With the new technology available, he was cleaning up the image and adding a spacial soundtrack for the anniversary edition. When I arrived with a copy of “Shock Value” for him to sign and a Polaroid camera, he was very gracious and forthcoming, signing the book and posing for a photo.

He even allowed me to stay in the studio while he worked, offering anecdotes about the making of the film. One unused piece of footage he described featured Divine having a liaison with an underage boy in a dumpster that even Waters thought was too extreme for the movie. Too extreme for that movie?

It was a magical afternoon. See the monitor in the background behind us? That’s a shot of Divine walking to the market where she’ll shoplift a steak and “keep it warm in her own little oven.” And see how he signed my book. That’s class.

“Kids Who Smoke” at the gallery.

Just a couple of weeks ago I attended his art exhibit at the Gagosian Gallery in Beverly Hills — “John Waters: Rear Projection.” It was a clever and hilarious collection of mounted movie frame blow-ups, sculptures and other ephemera made special the John Waters way. The title piece is a series of frames into which giant pictures of derrieres have been superimposed behind the actors.

Another item, “Children Who Smoke,” puts cigarettes into the mouths of child actors from the past. A large sculpture of Tina Turner dangling from the controlling strings of puppetmaster Ike was also impressive. My favorite, though, was a series of frame blow-ups of actresses Bette Davis, Lana Turner and Joan Crawford behind the wheels of stage cars during hilarious, rear-projection cinematic wrecks. As the collisions occur, the actresses’ faces spin in silent, lipstick-slathered, open-mouthed screams. Mr. Waters, you’re a genius.

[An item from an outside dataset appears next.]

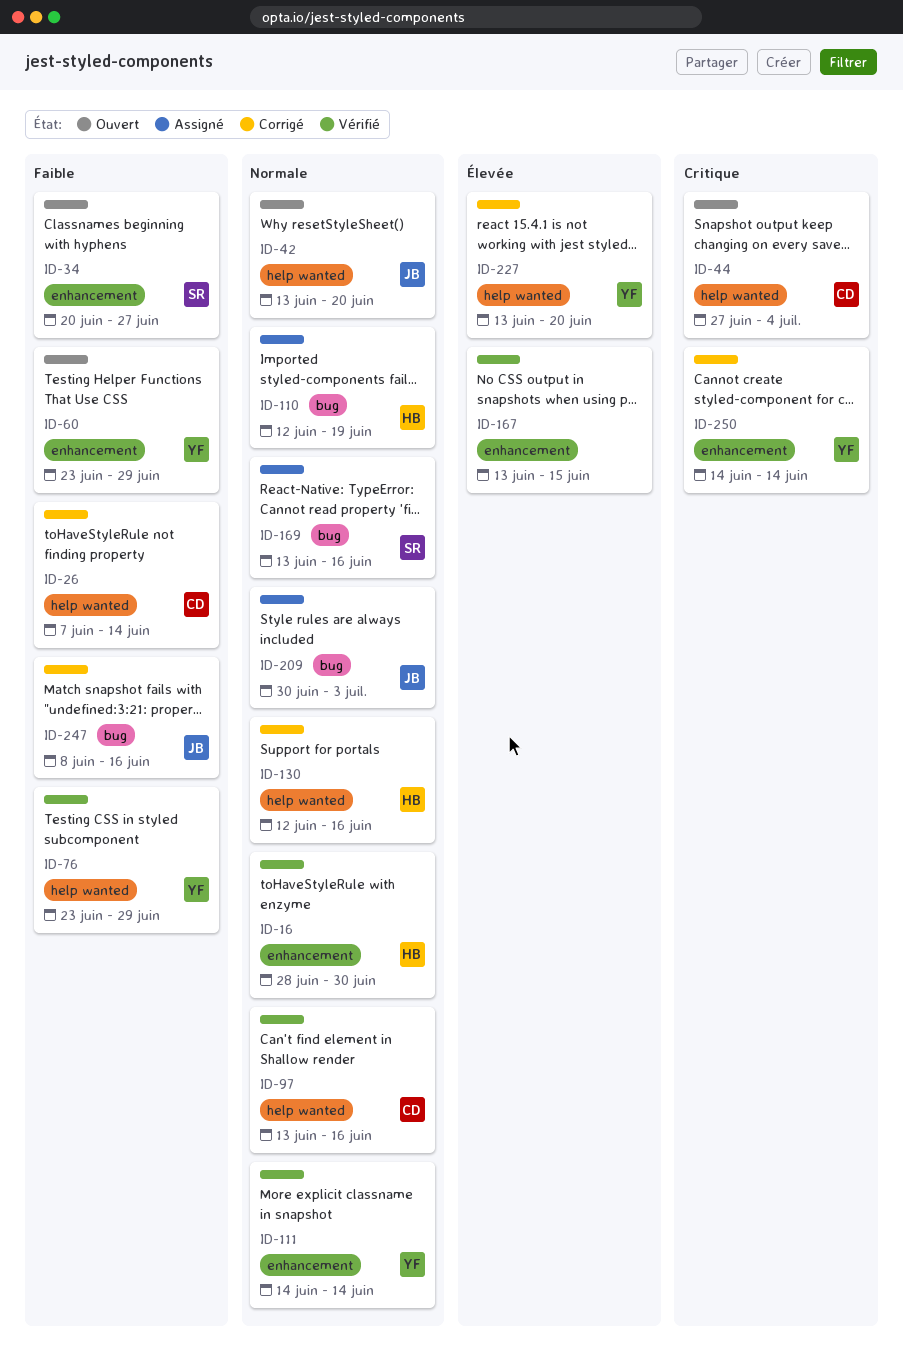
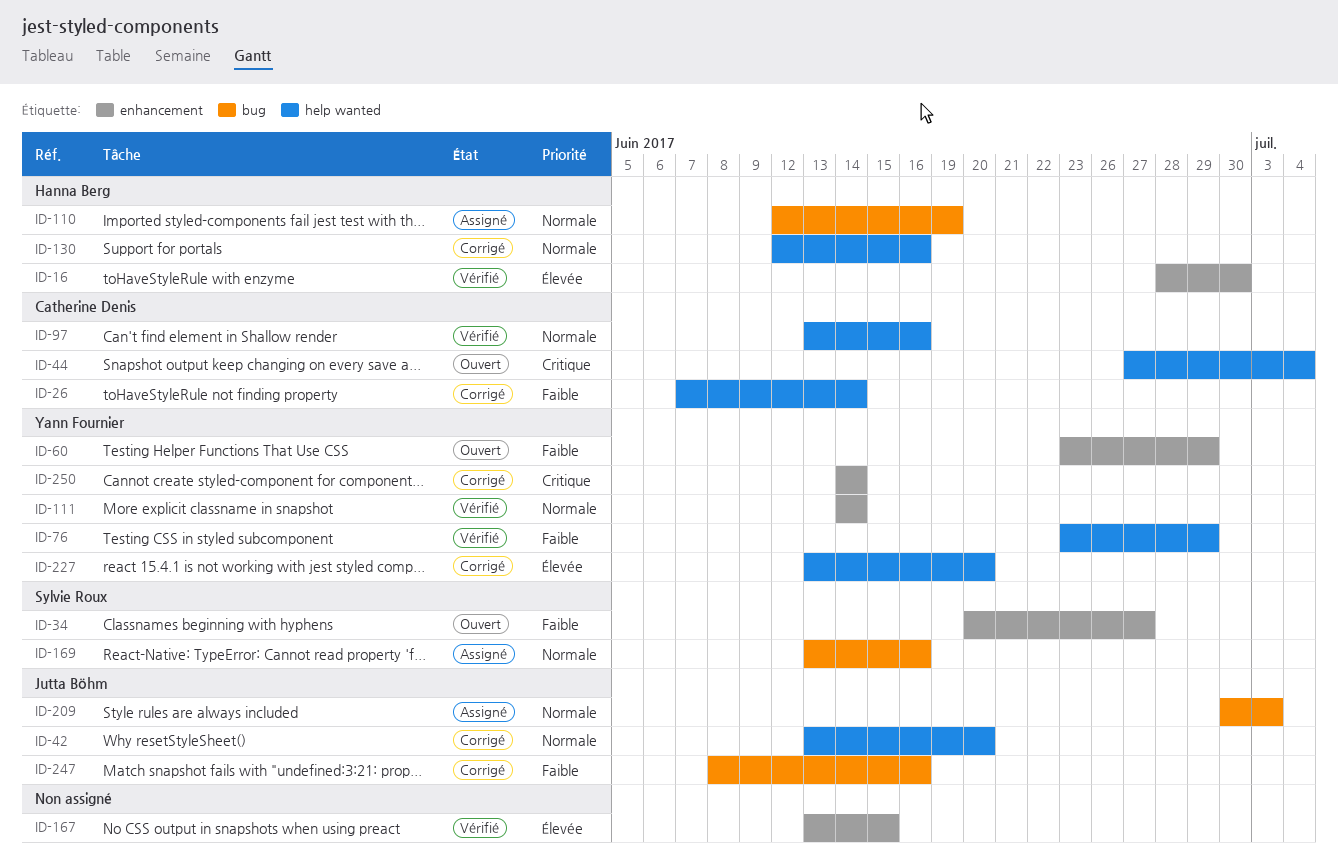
ID-16, priority: Normale -> Élevée
ID-42, status: Ouvert -> Corrigé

I recently caught a broadcast of his one-man show, This Filthy World, on Showtime. In it, he speaks affectionately about his beloved Divine and the rest of the Dreamlanders — David Lochary, Mink, Edith Massey, Mary Vivian Pearce, Cookie Mueller… He projects such a boyish enthusiasm and delight, even when discussing such potentially off-putting topics as coprophragia and bestiality.

It’s a healthy attitude to have. Hell, the world is always going to be full of sick shit. You might as well celebrate it!

For that, Mr. Waters, for the distinctive point of view you’ve allowed me to share with you, and for all the big, big laughs you’ve given me throughout the years, I thank you.